Description
- I did the following
./solr start -e cloud -noprompt kill -9 <pid-of-node2> //Not the node which is running ZK
- /live_nodes reflects that the node is gone.
- This is the only message which gets logged on the node1 server after killing node2
45812 [NIOServerCxn.Factory:0.0.0.0/0.0.0.0:9983] WARN org.apache.zookeeper.server.NIOServerCnxn – caught end of stream exception EndOfStreamException: Unable to read additional data from client sessionid 0x14ac40f26660001, likely client has closed socket at org.apache.zookeeper.server.NIOServerCnxn.doIO(NIOServerCnxn.java:228) at org.apache.zookeeper.server.NIOServerCnxnFactory.run(NIOServerCnxnFactory.java:208) at java.lang.Thread.run(Thread.java:745)

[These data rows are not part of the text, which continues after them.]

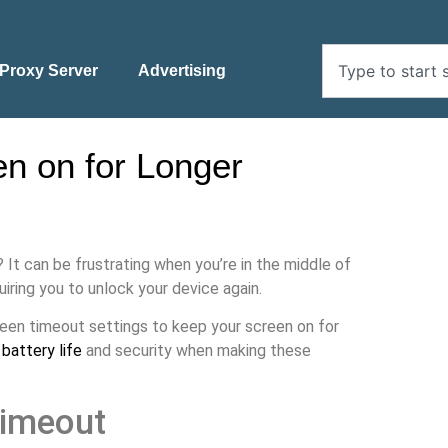
Proxy Server
Advertising
n on for Longer
? It can be frustrating when you’re in the middle of
iring you to unlock your device again.
creen timeout settings to keep your screen on for
g
battery life
and security when making these
Timeout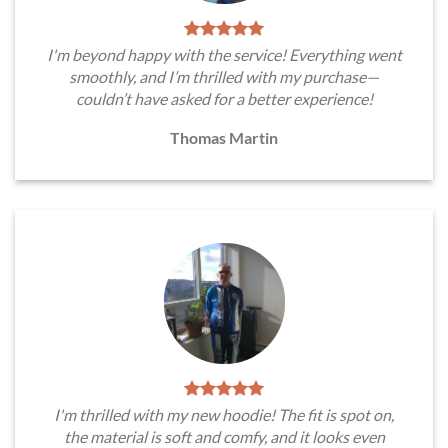
I'm beyond happy with the service! Everything went
smoothly, and I’m thrilled with my purchase—
couldn’t have asked for a better experience!
Thomas Martin
I'm thrilled with my new hoodie! The fit is spot on,
the material is soft and comfy, and it looks even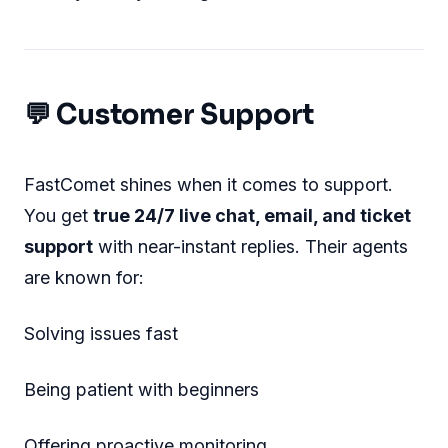
💬 Customer Support
FastComet shines when it comes to support.
You get
true 24/7 live chat, email, and ticket
support
with near-instant replies. Their agents
are known for:
Solving issues fast
Being patient with beginners
Offering proactive monitoring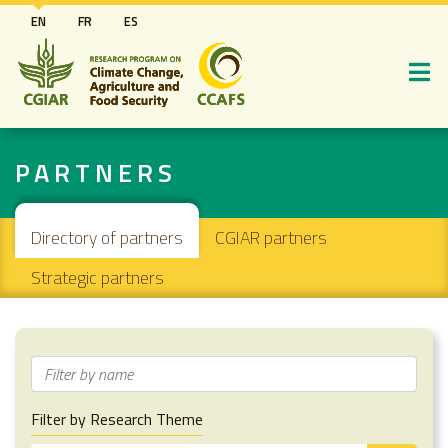
Skip
EN
FR
ES
to
main
content
PARTNERS
Secondary navigation
Directory of partners
CGIAR partners
Strategic partners
Filter by Research Theme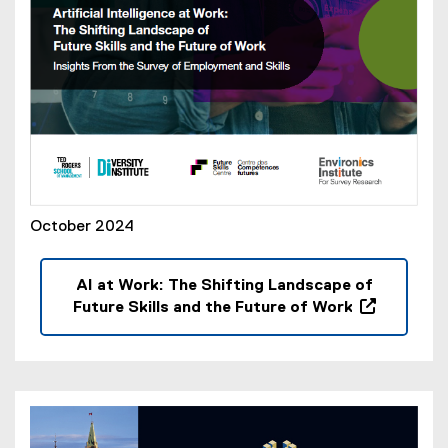
)
October 2024
AI at Work: The Shifting Landscape of
Future Skills and the Future of Work
(
o
p
e
n
s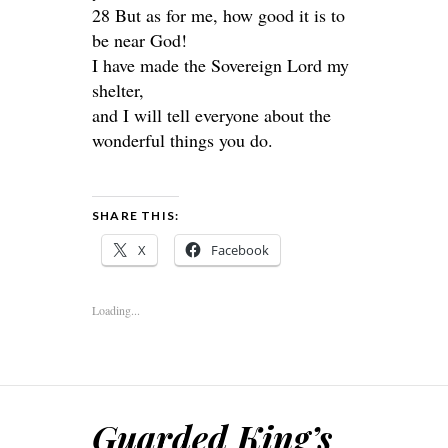
28 But as for me, how good it is to
be near God!
I have made the Sovereign Lord my
shelter,
and I will tell everyone about the
wonderful things you do.
SHARE THIS:
X
Facebook
Loading...
Guarded King’s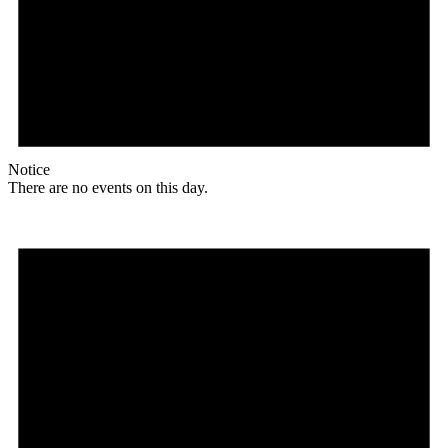
Notice
There are no events on this day.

- The graph shows the node2 as 'Gone' state
- clusterstate.json keeps showing the replica as 'active'
{"collection1":{ "shards":{"shard1":{ "range":"80000000-7fffffff", "state":"active", "replicas":{ "core_node1":{ "state":"active", "core":"collection1", "node_name":"169.254.113.194:8983_solr", "base_url":"http://169.254.113.194:8983/solr", "leader":"true"}, "core_node2":{ "state":"active", "core":"collection1", "node_name":"169.254.113.194:8984_solr", "base_url":"http://169.254.113.194:8984/solr"}}}}, "maxShardsPerNode":"1", "router":{"name":"compositeId"}, "replicationFactor":"1", "autoAddReplicas":"false", "autoCreated":"true"}}
One immediate problem I can see is that AutoAddReplicas doesn't work since the clusterstate.json never changes. There might be more features which are affected by this.
On first thought I think we can handle this - The shard leader could listen to changes on /live_nodes and if it has replicas that were on that node, mark it as 'down' in the clusterstate.json?